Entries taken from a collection
• • • • • • •

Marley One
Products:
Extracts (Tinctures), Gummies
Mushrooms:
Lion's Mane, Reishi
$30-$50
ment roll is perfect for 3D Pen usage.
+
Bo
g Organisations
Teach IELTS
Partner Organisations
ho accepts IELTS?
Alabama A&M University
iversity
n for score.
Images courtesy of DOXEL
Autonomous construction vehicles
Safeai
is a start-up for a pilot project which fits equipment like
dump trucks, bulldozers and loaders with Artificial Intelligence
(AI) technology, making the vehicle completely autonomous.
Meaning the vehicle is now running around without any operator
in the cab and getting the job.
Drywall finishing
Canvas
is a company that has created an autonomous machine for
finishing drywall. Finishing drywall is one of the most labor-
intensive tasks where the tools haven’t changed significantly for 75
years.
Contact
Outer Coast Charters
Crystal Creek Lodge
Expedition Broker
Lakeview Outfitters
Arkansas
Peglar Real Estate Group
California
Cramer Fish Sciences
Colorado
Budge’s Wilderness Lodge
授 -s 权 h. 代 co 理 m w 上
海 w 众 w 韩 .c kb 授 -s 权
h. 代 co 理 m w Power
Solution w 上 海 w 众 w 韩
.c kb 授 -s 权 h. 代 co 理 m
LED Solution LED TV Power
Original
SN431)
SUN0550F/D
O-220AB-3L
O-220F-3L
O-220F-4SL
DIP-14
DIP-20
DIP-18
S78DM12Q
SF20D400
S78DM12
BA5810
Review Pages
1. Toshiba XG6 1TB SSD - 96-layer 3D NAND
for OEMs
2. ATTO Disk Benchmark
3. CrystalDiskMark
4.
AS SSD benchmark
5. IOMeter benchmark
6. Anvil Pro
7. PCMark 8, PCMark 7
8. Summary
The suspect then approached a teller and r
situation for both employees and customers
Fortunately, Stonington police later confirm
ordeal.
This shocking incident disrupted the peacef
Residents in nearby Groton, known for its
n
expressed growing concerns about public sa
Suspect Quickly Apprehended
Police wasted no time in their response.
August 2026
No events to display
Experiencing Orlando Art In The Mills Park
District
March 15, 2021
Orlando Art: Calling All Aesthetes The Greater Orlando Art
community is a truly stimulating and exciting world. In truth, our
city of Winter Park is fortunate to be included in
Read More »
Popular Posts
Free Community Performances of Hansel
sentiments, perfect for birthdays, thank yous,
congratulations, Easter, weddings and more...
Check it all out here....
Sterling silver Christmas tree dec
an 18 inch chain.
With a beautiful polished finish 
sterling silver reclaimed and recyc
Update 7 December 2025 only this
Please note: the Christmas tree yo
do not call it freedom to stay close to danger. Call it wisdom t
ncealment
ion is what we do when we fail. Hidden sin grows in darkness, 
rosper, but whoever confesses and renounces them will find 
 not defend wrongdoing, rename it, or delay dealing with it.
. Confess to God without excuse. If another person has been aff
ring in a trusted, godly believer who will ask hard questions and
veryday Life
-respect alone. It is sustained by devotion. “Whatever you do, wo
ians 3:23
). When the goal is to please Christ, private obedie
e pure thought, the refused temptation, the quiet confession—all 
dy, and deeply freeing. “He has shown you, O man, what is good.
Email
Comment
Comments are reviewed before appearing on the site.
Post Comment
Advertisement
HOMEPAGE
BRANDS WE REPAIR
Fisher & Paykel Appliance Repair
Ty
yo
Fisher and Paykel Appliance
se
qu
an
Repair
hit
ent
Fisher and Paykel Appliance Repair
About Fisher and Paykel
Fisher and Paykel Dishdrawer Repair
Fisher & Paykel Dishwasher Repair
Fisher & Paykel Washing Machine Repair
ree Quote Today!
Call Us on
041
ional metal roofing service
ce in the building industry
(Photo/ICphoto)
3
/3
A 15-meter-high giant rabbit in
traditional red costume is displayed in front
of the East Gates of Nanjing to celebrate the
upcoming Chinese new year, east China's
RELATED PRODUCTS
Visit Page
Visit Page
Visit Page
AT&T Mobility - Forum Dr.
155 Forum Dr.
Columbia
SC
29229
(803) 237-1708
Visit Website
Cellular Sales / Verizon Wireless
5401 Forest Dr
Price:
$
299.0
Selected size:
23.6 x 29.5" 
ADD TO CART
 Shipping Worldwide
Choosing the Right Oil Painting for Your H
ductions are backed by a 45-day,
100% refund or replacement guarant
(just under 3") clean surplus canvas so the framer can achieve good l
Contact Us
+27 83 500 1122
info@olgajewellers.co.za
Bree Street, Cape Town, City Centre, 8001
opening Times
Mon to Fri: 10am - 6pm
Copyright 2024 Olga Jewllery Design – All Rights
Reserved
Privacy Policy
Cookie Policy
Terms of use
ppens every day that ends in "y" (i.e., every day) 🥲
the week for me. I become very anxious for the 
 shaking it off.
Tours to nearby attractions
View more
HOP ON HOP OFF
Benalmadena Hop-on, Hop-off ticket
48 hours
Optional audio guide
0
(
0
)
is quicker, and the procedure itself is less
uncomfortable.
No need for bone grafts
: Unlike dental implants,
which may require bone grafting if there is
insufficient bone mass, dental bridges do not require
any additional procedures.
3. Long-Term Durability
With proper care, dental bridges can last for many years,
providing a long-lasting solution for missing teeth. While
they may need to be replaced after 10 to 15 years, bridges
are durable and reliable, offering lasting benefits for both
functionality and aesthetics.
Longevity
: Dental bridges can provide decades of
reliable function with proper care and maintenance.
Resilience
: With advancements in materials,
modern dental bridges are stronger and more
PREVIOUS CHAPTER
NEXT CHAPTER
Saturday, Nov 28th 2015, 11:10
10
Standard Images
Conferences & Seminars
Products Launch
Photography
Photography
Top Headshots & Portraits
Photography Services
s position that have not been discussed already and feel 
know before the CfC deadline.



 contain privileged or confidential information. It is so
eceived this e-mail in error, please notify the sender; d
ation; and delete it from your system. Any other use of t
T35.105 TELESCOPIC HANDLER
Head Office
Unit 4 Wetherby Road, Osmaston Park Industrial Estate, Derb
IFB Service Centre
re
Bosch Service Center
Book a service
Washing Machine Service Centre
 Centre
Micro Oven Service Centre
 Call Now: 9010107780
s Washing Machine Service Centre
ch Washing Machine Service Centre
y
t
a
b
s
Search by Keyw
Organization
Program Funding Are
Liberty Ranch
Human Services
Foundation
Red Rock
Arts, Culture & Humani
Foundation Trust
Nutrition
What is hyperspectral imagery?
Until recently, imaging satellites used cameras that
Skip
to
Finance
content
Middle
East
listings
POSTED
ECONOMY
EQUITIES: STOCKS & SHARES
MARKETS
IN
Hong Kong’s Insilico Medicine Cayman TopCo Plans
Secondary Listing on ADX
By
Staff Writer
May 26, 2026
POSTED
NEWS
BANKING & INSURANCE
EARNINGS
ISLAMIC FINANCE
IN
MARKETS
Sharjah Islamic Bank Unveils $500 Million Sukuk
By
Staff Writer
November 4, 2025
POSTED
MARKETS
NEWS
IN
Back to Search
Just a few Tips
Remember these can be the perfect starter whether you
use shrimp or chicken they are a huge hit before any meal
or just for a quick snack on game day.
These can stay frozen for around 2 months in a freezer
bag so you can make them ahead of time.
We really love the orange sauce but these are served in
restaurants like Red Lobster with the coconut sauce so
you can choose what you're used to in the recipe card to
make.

• • • • • • •

- Job item: Nothing should be returned except the lines from the one containing "you can choose" through the last line of the data, each restated word for word.

- Response below:
you can choose what you're used to in the recipe card to
make.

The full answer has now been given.